_Requirement 1_.
According to the review, what is Tom Hardy's character the only thing seen eating during the entire film?

------ Extract

Thursday, 14 May, 2015

We are a LONG way from the University of Melbourne car park that served as an essential location in the first Mad Max film. In fact, it seems we have transcended time and space altogether. Within seconds of the film’s opening, we are in the Wasteland.

Tom Hardy plays the titular hero, a man so rugged and independent that he survives the entire film eating nothing but a mutant lizard and drinking nothing but a few mouthfuls of water and breast milk (in one of the film’s less bizarre scenes). Charlize Theron plays Imperator Furiosa, and it’s her rebellious streak that drives the film both emotionally, and – for the most part – literally.

Furiosa is charged by evil overlord Immortan Joe with stealing supplies from other settlements in the Wasteland, a place in which water and gasoline are the most prized assets. It doesn’t take long for that streak to surface, her instructions to be discarded, and all manner of supercharged, pimped-up hell to break loose.

Constantly dwarfed by the incredible desert and rock formations, Fury Road’s characters look so weather-beaten as to be almost knocked comatose. Red and brown dust only makes way for the blackened vehicles, blue and green are almost totally absent from the film. What little dialogue there is is almost subsumed by the near permanent sound of revving engines and functional plot-shifting statements like ‘I brought the guzzoline’, and ‘fang it!’.

When people commend an action film it’s usually to compliment the way the director incorporates characterisation into the scenes separating testosteronic battles and explosions, their ability to make us care about them. Miller has little time for this. From the opening sequence the entire film barely pauses for breath. Relentless car chases with impossible stunts, seamless CGI, bursts of colour and ingenious design with no more than a perfunctory nod to motivations explode over a bizarre dystopian Australiana. Every move is about that most basic drive of all, survival.

------------

_Requirement 2_.
Render the records as a JSON list of strings, one string per line and blank lines omitted, beginning at the first line of the records and continuing through the line that contains "List each element's".

------ Given records

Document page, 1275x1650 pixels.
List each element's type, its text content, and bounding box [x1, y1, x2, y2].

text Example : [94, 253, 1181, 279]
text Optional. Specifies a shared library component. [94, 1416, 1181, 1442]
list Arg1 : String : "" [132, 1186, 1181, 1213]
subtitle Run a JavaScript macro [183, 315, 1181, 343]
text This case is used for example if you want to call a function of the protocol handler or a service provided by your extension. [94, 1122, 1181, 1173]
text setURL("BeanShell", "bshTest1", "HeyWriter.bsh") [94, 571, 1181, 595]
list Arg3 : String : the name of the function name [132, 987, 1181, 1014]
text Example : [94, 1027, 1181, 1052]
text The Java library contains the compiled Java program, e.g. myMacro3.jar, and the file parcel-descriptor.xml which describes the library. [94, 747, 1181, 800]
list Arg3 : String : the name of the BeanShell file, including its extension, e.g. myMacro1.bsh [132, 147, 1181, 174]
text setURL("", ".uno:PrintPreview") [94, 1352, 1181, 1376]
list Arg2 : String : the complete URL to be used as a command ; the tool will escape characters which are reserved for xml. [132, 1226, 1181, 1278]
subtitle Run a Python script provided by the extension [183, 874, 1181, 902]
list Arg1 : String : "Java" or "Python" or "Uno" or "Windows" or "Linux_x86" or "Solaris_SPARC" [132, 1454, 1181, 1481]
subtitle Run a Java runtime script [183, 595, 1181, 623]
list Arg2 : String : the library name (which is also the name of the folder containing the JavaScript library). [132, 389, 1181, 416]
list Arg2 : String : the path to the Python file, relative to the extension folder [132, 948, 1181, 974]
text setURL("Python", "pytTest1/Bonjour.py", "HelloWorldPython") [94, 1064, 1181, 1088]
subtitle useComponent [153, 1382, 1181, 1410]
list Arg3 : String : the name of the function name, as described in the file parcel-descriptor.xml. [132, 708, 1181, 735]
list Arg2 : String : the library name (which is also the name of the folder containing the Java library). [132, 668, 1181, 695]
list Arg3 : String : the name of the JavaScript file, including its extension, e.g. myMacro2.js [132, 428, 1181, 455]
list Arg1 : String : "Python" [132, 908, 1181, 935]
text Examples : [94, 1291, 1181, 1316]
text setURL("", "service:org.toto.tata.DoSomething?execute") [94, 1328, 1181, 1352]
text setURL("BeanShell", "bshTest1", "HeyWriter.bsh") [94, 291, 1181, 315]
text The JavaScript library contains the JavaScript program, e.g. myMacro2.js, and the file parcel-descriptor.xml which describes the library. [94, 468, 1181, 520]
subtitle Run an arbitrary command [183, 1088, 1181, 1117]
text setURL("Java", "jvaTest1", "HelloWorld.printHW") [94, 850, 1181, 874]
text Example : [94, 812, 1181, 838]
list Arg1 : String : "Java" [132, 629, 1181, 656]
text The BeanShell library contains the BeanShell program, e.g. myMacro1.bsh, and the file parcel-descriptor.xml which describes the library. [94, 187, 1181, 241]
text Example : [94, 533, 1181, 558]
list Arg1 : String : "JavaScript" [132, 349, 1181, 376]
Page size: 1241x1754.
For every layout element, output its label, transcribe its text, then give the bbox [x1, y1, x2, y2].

------------

_Full solution 1_.
A mutant lizard.

_Full solution 2_.
[
  "Document page, 1275x1650 pixels.",
  "List each element's type, its text content, and bounding box [x1, y1, x2, y2]."
]